[Saved data entries]
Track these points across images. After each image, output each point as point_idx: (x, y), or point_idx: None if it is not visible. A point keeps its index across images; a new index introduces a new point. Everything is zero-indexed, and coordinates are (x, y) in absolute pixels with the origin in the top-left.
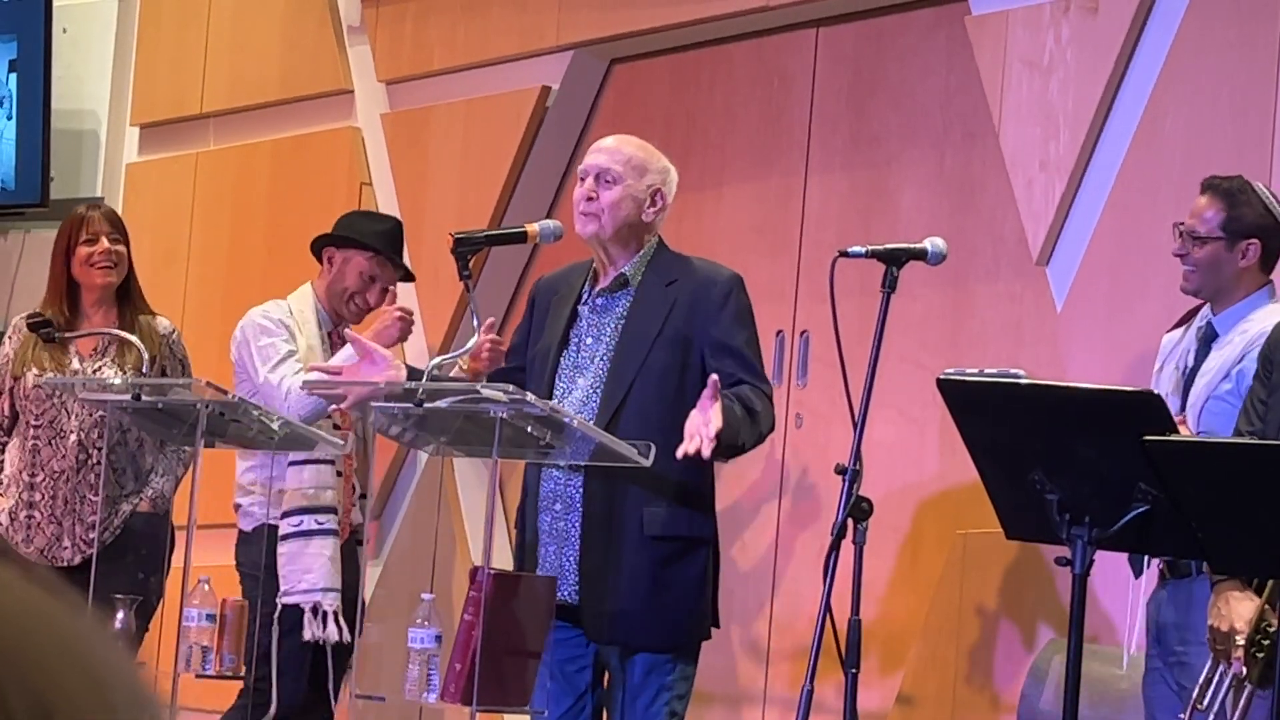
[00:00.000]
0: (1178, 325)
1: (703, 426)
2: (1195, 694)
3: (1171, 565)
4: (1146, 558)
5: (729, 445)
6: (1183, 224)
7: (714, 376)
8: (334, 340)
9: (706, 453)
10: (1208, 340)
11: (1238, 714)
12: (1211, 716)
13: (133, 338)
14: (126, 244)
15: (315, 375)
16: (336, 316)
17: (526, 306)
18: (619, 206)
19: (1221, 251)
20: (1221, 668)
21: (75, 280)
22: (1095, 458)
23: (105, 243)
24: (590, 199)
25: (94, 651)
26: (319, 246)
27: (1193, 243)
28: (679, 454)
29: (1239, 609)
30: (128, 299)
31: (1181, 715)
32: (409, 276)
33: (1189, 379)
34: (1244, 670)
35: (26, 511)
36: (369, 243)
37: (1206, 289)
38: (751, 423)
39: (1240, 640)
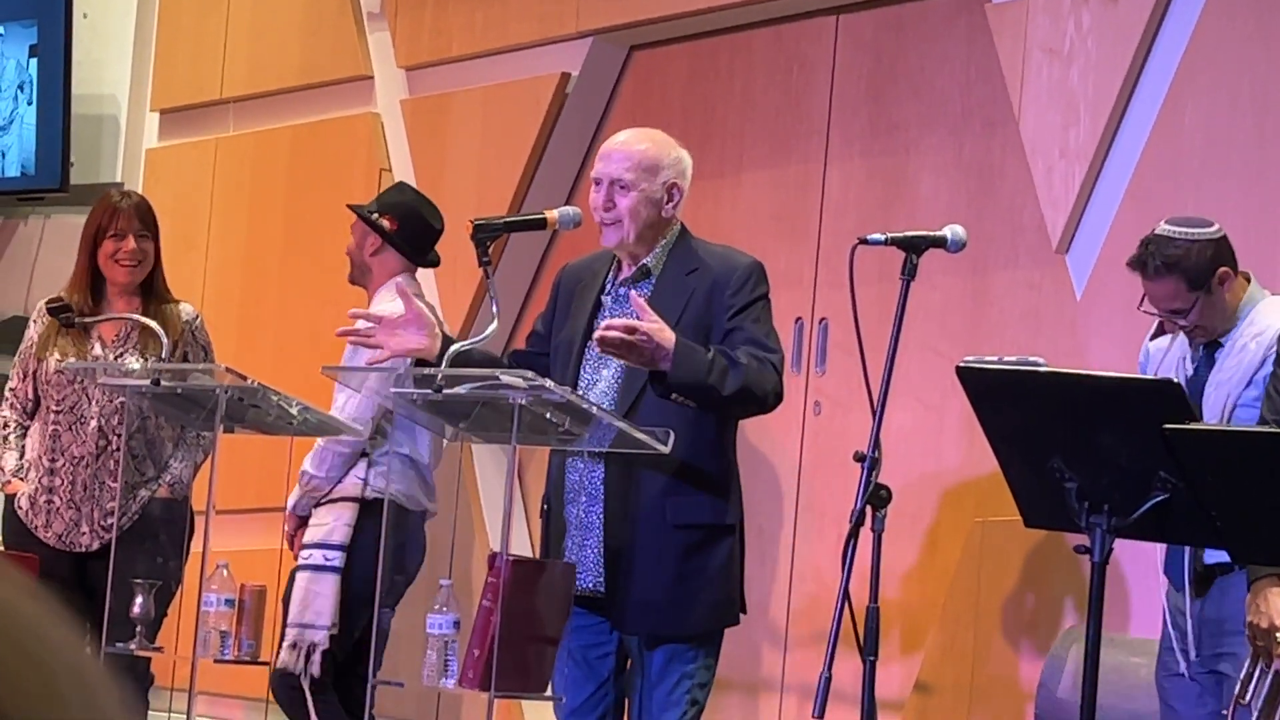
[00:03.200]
0: (1159, 334)
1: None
2: (1237, 690)
3: (1198, 583)
4: (1188, 568)
5: (693, 385)
6: (1153, 312)
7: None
8: None
9: (603, 334)
10: (1211, 349)
11: None
12: (1256, 714)
13: (153, 324)
14: (154, 237)
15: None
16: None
17: (551, 293)
18: (636, 212)
19: (1206, 301)
20: (1261, 664)
21: (100, 270)
22: (1115, 446)
23: (132, 241)
24: (608, 208)
25: (47, 644)
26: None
27: (1182, 317)
28: (594, 336)
29: (1278, 604)
30: (151, 289)
31: (1225, 711)
32: (372, 214)
33: (1194, 390)
34: None
35: (46, 496)
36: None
37: (1219, 328)
38: (732, 368)
39: None
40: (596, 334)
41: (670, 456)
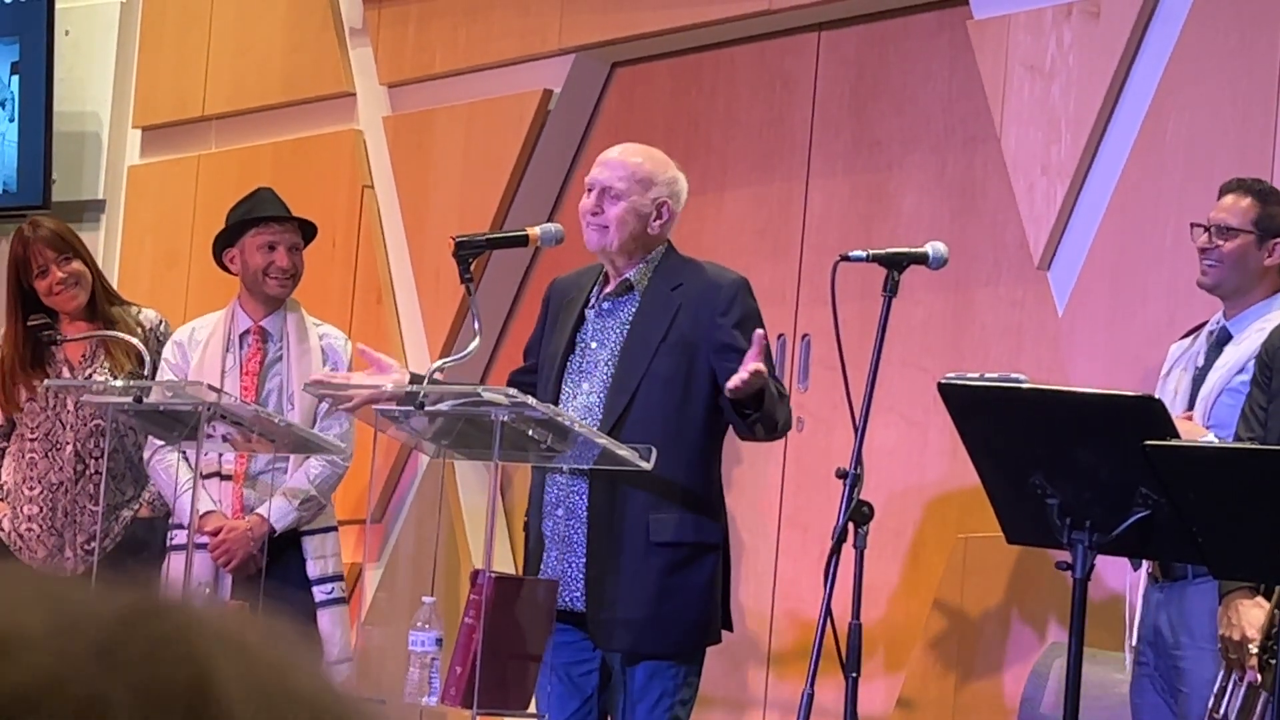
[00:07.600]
0: (1185, 335)
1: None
2: (1210, 704)
3: (1164, 568)
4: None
5: (769, 416)
6: (1203, 223)
7: (759, 332)
8: (254, 338)
9: (743, 377)
10: (1220, 343)
11: None
12: None
13: (130, 338)
14: (77, 252)
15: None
16: (263, 302)
17: (541, 309)
18: (623, 222)
19: (1250, 247)
20: (1235, 677)
21: (47, 305)
22: (1096, 462)
23: (56, 271)
24: (595, 213)
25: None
26: (221, 258)
27: (1222, 236)
28: (729, 385)
29: (1250, 616)
30: (94, 304)
31: None
32: (304, 223)
33: (1199, 379)
34: (1259, 678)
35: (25, 524)
36: (240, 220)
37: (1227, 284)
38: (782, 404)
39: (1254, 649)
40: (730, 386)
41: (654, 473)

Problem ::
Please retype every record shown above, exactly as written, but without pictures.

Task result ::
Track these points across images. After each image, output each point as point_idx: (x, y), or point_idx: None if it is not visible. A point keeps its index across images; a new index introduces a new point. Everything is zero-indexed, and coordinates are (x, y) in absolute pixels with the origin in the top-left.
[00:00.000]
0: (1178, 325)
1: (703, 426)
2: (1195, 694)
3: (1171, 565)
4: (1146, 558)
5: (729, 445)
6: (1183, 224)
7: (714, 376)
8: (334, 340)
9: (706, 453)
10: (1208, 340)
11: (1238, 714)
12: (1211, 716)
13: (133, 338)
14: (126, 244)
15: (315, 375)
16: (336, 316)
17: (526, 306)
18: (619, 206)
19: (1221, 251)
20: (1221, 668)
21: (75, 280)
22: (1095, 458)
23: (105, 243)
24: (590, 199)
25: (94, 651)
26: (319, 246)
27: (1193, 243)
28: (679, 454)
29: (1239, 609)
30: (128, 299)
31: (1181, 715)
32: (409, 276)
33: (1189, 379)
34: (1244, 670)
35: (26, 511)
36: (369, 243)
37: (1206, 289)
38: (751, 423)
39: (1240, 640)
[00:03.200]
0: (1159, 334)
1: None
2: (1237, 690)
3: (1198, 583)
4: (1188, 568)
5: (693, 385)
6: (1153, 312)
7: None
8: None
9: (603, 334)
10: (1211, 349)
11: None
12: (1256, 714)
13: (153, 324)
14: (154, 237)
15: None
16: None
17: (551, 293)
18: (636, 212)
19: (1206, 301)
20: (1261, 664)
21: (100, 270)
22: (1115, 446)
23: (132, 241)
24: (608, 208)
25: (47, 644)
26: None
27: (1182, 317)
28: (594, 336)
29: (1278, 604)
30: (151, 289)
31: (1225, 711)
32: (372, 214)
33: (1194, 390)
34: None
35: (46, 496)
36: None
37: (1219, 328)
38: (732, 368)
39: None
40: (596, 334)
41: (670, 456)
[00:07.600]
0: (1185, 335)
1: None
2: (1210, 704)
3: (1164, 568)
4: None
5: (769, 416)
6: (1203, 223)
7: (759, 332)
8: (254, 338)
9: (743, 377)
10: (1220, 343)
11: None
12: None
13: (130, 338)
14: (77, 252)
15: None
16: (263, 302)
17: (541, 309)
18: (623, 222)
19: (1250, 247)
20: (1235, 677)
21: (47, 305)
22: (1096, 462)
23: (56, 271)
24: (595, 213)
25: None
26: (221, 258)
27: (1222, 236)
28: (729, 385)
29: (1250, 616)
30: (94, 304)
31: None
32: (304, 223)
33: (1199, 379)
34: (1259, 678)
35: (25, 524)
36: (240, 220)
37: (1227, 284)
38: (782, 404)
39: (1254, 649)
40: (730, 386)
41: (654, 473)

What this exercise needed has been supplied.